§ **What is needed**
Rename "document elements" to "page elements" in the lines running from the one that contains "Page size: 1241x1754." down to the one that contains "picture [360, 1029, 924, 1587]", and return only those lines with nothing else changed.

§ **Extracted records**
-- Start --
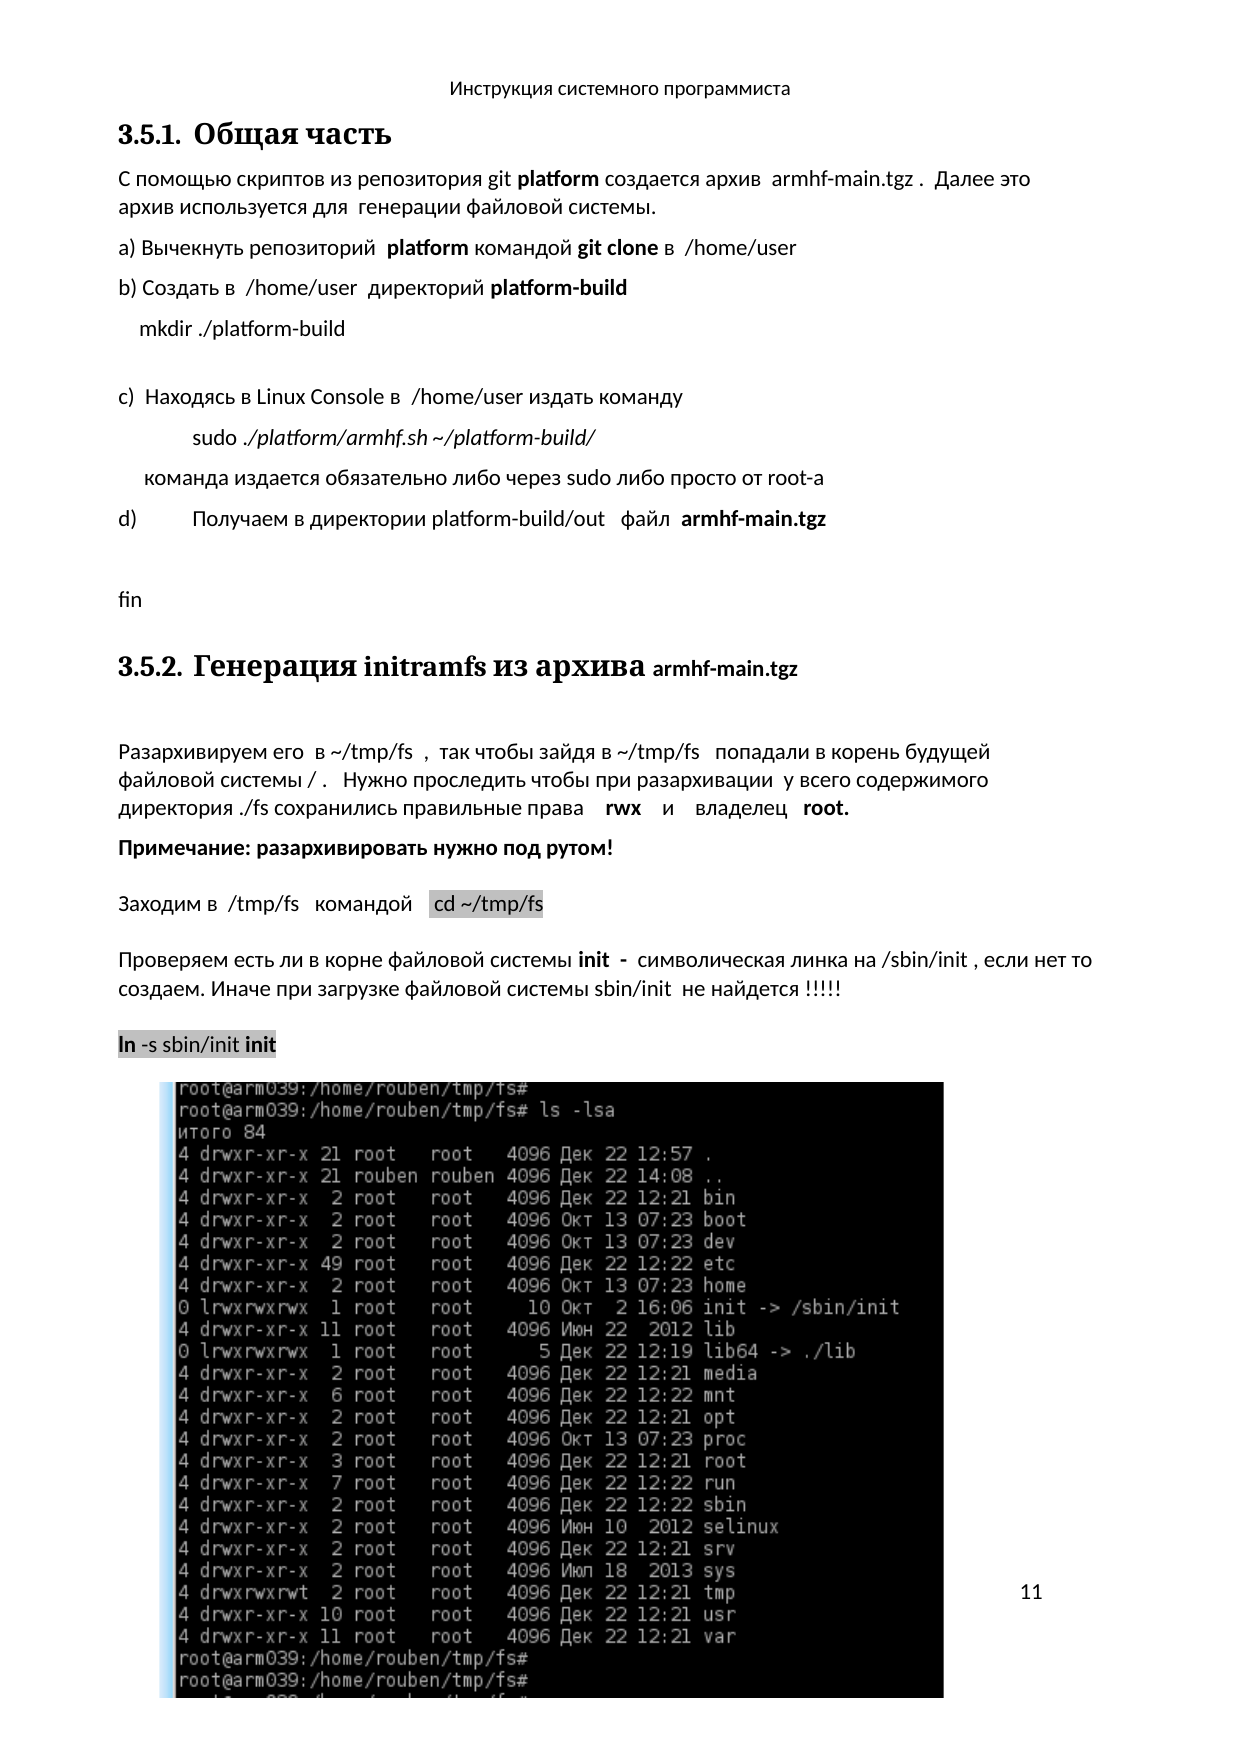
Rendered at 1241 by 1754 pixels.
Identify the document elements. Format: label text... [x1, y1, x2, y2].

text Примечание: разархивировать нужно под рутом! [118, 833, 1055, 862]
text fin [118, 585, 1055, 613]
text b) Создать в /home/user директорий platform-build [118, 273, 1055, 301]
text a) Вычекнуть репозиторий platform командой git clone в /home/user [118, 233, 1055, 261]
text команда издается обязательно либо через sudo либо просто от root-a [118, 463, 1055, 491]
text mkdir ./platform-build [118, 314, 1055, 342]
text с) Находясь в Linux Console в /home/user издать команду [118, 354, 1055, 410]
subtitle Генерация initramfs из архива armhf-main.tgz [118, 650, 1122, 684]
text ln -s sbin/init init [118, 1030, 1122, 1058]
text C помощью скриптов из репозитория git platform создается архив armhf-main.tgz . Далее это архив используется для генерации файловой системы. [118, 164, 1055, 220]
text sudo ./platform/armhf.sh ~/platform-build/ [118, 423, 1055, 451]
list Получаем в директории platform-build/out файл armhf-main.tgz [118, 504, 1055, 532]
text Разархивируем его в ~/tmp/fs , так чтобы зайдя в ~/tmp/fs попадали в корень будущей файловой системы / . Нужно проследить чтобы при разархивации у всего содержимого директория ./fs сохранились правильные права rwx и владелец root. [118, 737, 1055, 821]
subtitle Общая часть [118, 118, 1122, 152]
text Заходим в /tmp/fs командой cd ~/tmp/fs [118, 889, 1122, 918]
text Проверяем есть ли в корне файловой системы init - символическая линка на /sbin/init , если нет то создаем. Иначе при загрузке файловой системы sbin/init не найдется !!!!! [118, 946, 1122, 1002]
-- End --
-- Start --
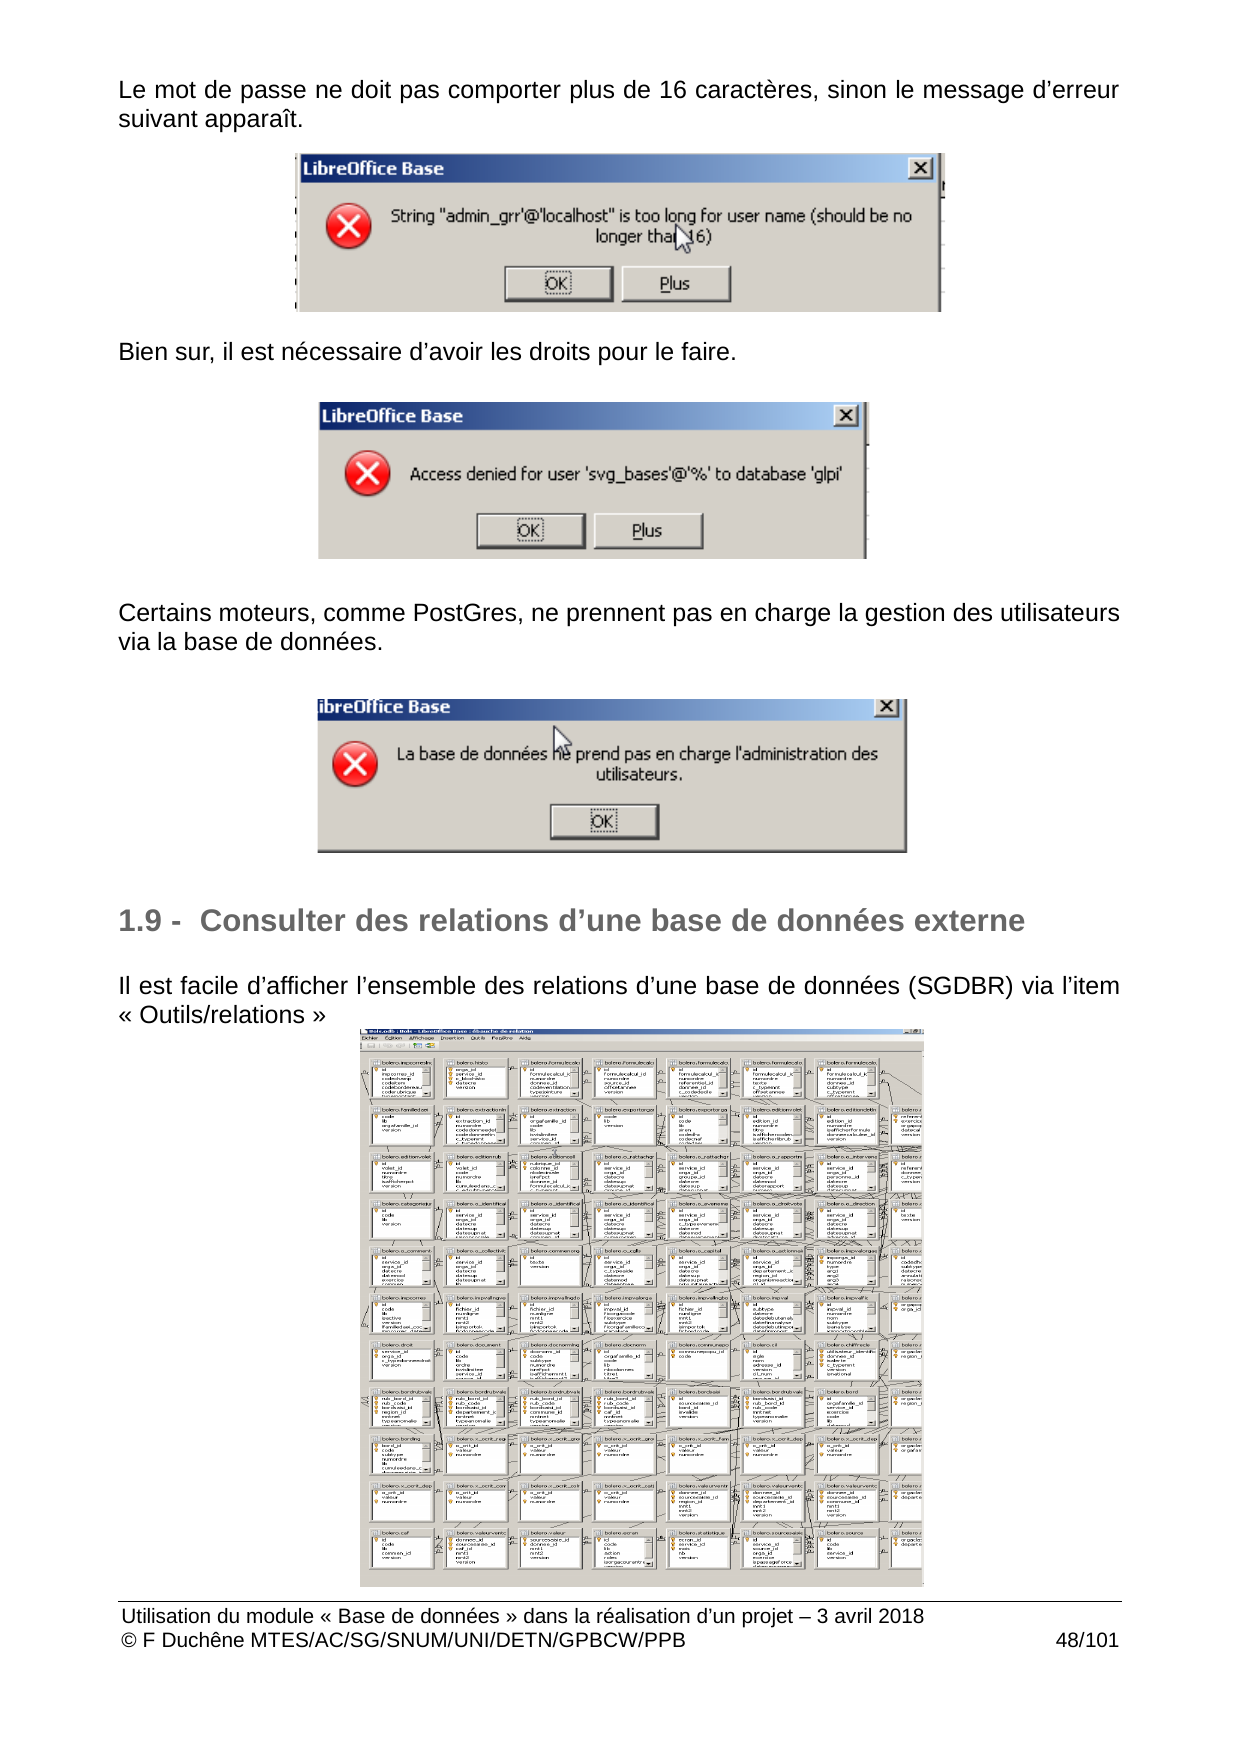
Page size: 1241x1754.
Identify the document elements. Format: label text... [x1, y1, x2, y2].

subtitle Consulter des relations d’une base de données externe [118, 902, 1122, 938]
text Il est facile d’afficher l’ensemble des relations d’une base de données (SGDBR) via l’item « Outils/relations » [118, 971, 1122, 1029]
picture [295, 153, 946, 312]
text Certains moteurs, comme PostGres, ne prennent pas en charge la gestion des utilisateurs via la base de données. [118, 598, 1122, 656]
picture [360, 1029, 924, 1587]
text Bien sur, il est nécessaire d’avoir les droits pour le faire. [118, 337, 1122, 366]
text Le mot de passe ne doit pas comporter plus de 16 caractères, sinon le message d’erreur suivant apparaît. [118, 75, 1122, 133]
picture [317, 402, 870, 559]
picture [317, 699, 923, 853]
-- End --
§ **The result**
Page size: 1241x1754.
Identify the page elements. Format: label text... [x1, y1, x2, y2].

subtitle Consulter des relations d’une base de données externe [118, 902, 1122, 938]
text Il est facile d’afficher l’ensemble des relations d’une base de données (SGDBR) via l’item « Outils/relations » [118, 971, 1122, 1029]
picture [295, 153, 946, 312]
text Certains moteurs, comme PostGres, ne prennent pas en charge la gestion des utilisateurs via la base de données. [118, 598, 1122, 656]
picture [360, 1029, 924, 1587]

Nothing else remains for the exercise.